Escrito por: Jorge Cabanillas Quispe
La noche llega y con ella un mensaje del señor Sagasti; quien muy impuntual, como es su estilo, se dirigió a los peruanos sin ningún poema, con una cara de desconcierto inevitable y de fondo, con una verdad irrefutable: estamos perdidos, el coronavirus ha llegado para quedarse y nos está ganando la pelea. Atrás quedaron los quince —quince del impresentable de Vizcarra—, quien, como muchas veces, ahora sale a mentir. Si no me hubieran vacado, tendríamos camas UCI, si no me hubieran vacado ya habría vacuna, si no me hubieran vacado, señito, su esposo hubiese dejado de beber. Mentiras y más mentiras de un mitómano por excelencia que se atreve a salir por el canal del Estado a presentar cuadritos con los que pretende engañar a miles y miles de peruanos, y con eso tapar su mediocre gobierno.
A esa hora, en un hospital, Juanita, con la saturación inestable, se pregunta en qué momento se había contagiado. Habrá sido acaso su hija, madre soltera de tres hijos, quien salía a vender huevitos de codorniz en el mercado para solventar los gastos de la casa.
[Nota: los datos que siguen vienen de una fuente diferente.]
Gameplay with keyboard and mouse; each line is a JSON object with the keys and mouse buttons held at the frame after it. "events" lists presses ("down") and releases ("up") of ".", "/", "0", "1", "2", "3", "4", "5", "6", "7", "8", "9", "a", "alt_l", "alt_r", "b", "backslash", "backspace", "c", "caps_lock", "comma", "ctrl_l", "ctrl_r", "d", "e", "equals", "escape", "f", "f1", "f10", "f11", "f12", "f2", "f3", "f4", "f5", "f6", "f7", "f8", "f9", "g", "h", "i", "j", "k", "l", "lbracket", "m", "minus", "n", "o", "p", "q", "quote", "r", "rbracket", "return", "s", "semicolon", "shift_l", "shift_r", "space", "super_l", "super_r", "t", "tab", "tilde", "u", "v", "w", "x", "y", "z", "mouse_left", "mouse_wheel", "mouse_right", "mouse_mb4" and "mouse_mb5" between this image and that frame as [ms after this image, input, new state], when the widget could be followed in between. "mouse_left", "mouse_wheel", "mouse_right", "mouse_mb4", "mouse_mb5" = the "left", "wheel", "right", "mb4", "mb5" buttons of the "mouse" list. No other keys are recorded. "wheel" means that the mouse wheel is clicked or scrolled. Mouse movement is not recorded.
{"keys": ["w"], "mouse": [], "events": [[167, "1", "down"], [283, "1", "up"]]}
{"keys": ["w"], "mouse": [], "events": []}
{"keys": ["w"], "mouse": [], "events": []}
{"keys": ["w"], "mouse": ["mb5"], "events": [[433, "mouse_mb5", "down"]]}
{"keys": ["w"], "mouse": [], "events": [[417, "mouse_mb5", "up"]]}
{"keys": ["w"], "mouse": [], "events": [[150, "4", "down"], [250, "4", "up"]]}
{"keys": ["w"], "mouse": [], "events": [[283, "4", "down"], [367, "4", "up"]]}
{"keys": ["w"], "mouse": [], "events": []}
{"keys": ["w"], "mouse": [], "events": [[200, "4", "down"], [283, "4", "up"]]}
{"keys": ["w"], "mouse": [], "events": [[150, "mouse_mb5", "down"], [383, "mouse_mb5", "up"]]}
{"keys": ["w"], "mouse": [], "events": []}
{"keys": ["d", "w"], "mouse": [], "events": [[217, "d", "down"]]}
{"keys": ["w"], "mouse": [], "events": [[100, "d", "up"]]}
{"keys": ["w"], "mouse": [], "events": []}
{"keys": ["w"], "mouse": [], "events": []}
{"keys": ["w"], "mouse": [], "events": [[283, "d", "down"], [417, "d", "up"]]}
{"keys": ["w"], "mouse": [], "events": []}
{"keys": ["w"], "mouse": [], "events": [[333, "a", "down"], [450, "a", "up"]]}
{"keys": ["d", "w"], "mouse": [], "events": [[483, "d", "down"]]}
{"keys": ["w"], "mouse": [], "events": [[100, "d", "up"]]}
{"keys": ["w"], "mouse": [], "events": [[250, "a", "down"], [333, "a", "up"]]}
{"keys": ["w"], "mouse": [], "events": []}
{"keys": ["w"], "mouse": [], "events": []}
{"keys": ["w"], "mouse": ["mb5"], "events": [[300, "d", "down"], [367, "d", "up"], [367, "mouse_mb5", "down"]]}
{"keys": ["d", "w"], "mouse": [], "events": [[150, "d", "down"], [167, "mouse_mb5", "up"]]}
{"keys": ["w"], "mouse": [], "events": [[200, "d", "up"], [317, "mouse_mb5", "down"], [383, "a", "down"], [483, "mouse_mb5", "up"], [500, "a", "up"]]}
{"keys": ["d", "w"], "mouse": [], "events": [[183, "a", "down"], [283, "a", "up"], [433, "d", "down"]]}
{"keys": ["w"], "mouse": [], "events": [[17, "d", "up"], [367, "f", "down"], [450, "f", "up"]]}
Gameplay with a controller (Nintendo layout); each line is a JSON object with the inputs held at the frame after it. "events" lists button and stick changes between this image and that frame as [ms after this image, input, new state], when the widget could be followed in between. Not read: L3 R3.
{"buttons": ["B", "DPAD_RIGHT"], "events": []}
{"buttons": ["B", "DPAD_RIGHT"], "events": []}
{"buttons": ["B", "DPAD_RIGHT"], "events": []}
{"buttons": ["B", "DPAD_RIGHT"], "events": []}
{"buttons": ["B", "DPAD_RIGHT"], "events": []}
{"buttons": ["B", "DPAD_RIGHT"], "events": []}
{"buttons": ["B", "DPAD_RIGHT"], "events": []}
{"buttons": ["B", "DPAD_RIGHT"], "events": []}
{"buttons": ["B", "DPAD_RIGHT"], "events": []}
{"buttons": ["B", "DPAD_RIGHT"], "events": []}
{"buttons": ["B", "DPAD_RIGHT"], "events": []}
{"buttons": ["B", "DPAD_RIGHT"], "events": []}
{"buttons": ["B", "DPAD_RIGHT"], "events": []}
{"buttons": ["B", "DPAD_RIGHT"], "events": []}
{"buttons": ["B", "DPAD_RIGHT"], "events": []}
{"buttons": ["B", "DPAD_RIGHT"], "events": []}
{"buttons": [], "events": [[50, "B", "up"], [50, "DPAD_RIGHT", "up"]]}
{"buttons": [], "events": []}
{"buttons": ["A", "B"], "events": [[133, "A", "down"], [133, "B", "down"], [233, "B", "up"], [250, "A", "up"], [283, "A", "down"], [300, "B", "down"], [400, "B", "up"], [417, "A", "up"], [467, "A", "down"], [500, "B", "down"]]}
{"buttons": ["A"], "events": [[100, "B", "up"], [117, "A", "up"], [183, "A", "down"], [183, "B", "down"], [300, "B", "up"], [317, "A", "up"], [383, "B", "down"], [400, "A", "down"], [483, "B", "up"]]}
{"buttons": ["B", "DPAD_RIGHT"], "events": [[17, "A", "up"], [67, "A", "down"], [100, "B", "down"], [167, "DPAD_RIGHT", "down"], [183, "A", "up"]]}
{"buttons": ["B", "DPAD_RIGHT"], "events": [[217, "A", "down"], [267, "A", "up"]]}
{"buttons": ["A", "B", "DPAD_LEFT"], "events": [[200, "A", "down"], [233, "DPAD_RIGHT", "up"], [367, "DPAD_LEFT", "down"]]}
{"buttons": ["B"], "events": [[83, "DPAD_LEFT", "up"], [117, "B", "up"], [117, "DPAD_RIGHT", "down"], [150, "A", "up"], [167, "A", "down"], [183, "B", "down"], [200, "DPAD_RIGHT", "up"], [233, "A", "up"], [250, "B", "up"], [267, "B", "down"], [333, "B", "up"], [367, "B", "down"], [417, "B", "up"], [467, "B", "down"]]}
Lamentablemente, piensa doña Juanita, su hija no recibe un sueldo fijo como los de esos congresistas que se toman un receso sin importarles nada o como esos miserables burócratas que en más de 300 días no han sido capaces de habilitar estrategias eficaces.
A las nueve y tantos, posmensaje de Sagasti, Luis abraza a sus hijos sin que ellos entiendan por qué su padre se muerde los labios y evita llorar. Él sabe que a partir del lunes tendrá que ingeniárselas para poder salir a conducir su trimóvil; sabe que desde el lunes las batidas serán interminables y que no será suficiente con conseguir el dinero para la canasta del día, sino que tendrá que dar cierta suma de dinero a algún mal elemento de la policía para que siga trabajando. La calle se pondrá más dura, les murmura a sus pequeños hijos y suspira. Suspira porque siente que esto no es justo; que no se vale que a él le digan que no podrá salir a trabajar; porque sabe que sus hijos no entenderán cuando papá reduzca la ración o mamá les diga coman ustedes primero ya luego lo hago yo. Siente impotencia porque escucha a sus vecinos culpar al pueblo y se pregunta si acaso a él y a todos los gobiernos les hacen el favor por trabajar.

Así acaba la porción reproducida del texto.